*** Opening of Supplied passage ***

- • 1831: 35,950 acres (145.5 km^{2})
- • 1887: 37,705 acres (152.59 km^{2})
- • 1851: 46,777
- • 1887: 221,217
- • Created: in antiquity
- • Abolished: 1894
- • Succeeded by: various, see text
- Status: hundred
- • HQ: Becontree Heath

= Becontree Hundred =

Former administrative division of Essex, England

Becontree was an ancient hundred in the south west of the county of Essex, England. Its area has been entirely absorbed by the growth of London; with its name reused in 1921 for the large Becontree estate of the London County Council. Its former area now corresponds to the London Borough of Newham, the London Borough of Barking and Dagenham and parts of the London Borough of Waltham Forest and the London Borough of Redbridge. Its early extent also included parts of what is now the London Borough of Havering.

==History==
The name is first recorded in the 1086 Domesday Book as Beuentreu, meaning tree of a man called Beohha. The original tree, at Becontree Heath, was the location that early hundred meetings took place. Before 1465 it included the area of Havering liberty, which comprised the parishes of Hornchurch, Romford and Havering-atte-Bower, and thus the hundred meeting place was not originally located on the fringe of the area. After the area of the liberty was removed, the hundred contained the parishes of Barking (including Great Ilford), Dagenham, East Ham, Leyton, Little Ilford, Walthamstow, Wanstead and West Ham.

The southern boundary with the Blackheath hundred of Kent was the River Thames, however there was also a land boundary; the Woolwich parish included two small detached parts north of the river, totalling 402 acre. In the east it bordered the Havering liberty and to the north Waltham and Ongar hundreds. The River Lea formed the western boundary with the Tower division of the Ossulstone hundred of Middlesex. The River Roding runs roughly north to south through the area.

*** Close of Supplied passage ***

● **What to produce**: Could you reproduce the passage on Becontree Hundred word for word, starting with "The southern boundary" and going on through "through the area."?

*** Opening of Data for review ***

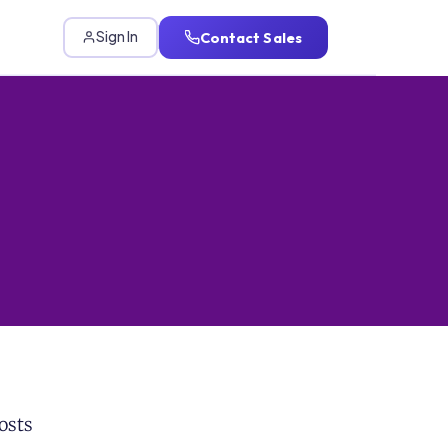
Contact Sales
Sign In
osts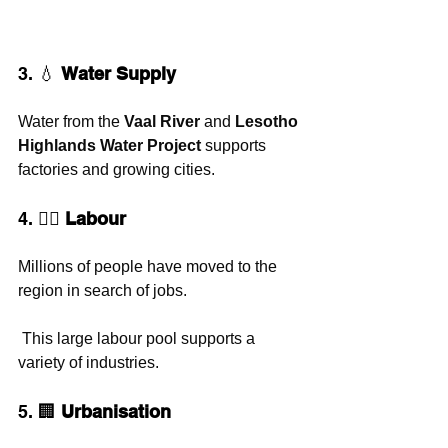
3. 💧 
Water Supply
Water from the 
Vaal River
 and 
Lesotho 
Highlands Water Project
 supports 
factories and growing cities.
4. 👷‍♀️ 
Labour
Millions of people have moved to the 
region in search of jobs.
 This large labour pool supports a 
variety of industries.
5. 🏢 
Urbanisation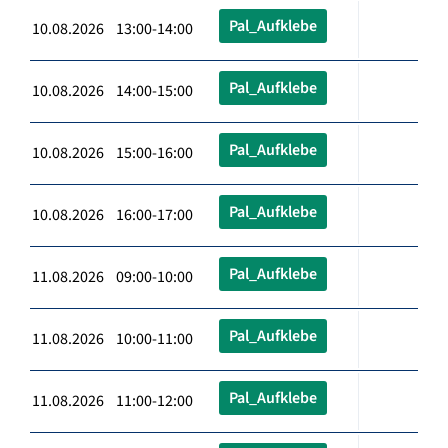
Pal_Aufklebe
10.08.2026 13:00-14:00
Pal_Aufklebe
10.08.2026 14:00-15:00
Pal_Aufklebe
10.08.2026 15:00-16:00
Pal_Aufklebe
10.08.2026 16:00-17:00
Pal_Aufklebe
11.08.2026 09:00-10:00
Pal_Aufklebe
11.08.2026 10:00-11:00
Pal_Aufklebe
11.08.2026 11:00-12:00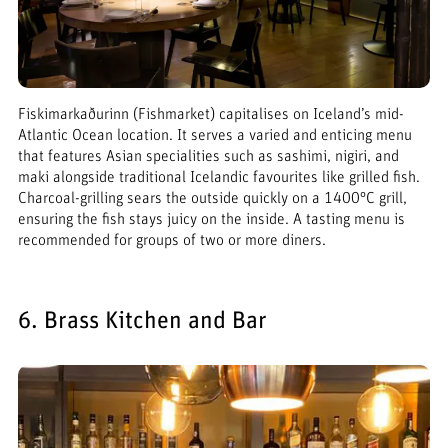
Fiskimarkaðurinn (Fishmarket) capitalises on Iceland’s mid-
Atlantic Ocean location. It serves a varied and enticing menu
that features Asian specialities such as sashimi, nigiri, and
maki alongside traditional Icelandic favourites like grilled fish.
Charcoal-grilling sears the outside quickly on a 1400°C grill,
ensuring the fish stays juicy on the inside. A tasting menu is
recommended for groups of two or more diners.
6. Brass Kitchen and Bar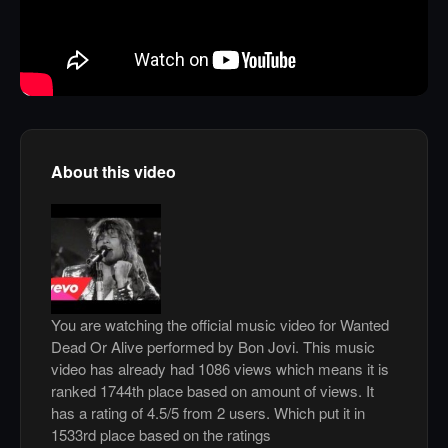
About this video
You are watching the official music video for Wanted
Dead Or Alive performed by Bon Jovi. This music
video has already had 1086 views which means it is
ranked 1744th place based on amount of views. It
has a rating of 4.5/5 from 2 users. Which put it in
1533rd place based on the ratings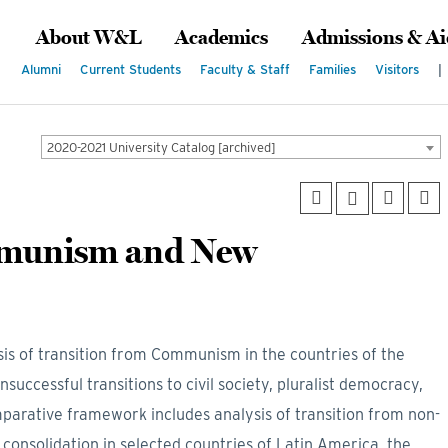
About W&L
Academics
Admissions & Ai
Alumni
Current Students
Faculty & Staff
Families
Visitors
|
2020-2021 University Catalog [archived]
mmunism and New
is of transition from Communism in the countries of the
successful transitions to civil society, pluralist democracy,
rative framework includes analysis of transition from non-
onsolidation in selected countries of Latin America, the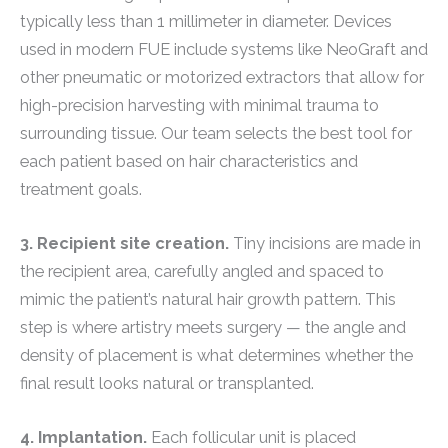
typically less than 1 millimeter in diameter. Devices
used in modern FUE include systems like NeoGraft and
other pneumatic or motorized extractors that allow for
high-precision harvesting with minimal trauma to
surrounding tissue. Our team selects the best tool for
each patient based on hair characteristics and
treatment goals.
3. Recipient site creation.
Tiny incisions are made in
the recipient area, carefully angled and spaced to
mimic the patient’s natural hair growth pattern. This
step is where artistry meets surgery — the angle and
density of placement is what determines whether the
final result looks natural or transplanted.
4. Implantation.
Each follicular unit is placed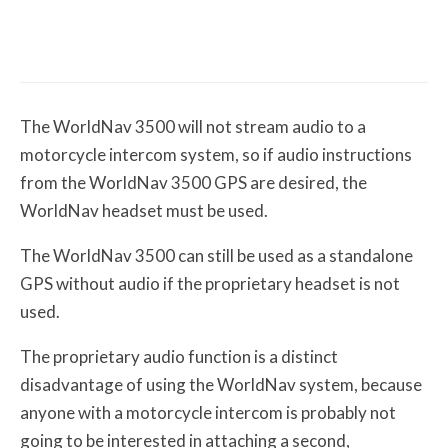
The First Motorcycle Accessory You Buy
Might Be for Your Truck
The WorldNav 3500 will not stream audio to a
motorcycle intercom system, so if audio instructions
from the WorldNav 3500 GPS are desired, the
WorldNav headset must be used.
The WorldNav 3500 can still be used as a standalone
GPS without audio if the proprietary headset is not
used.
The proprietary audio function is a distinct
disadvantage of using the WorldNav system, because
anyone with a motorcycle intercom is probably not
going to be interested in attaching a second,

*** Close of Data for review ***

● **Answer to the problem**:
The southern boundary with the Blackheath hundred of Kent was the River Thames, however there was also a land boundary; the Woolwich parish included two small detached parts north of the river, totalling 402 acre. In the east it bordered the Havering liberty and to the north Waltham and Ongar hundreds. The River Lea formed the western boundary with the Tower division of the Ossulstone hundred of Middlesex. The River Roding runs roughly north to south through the area.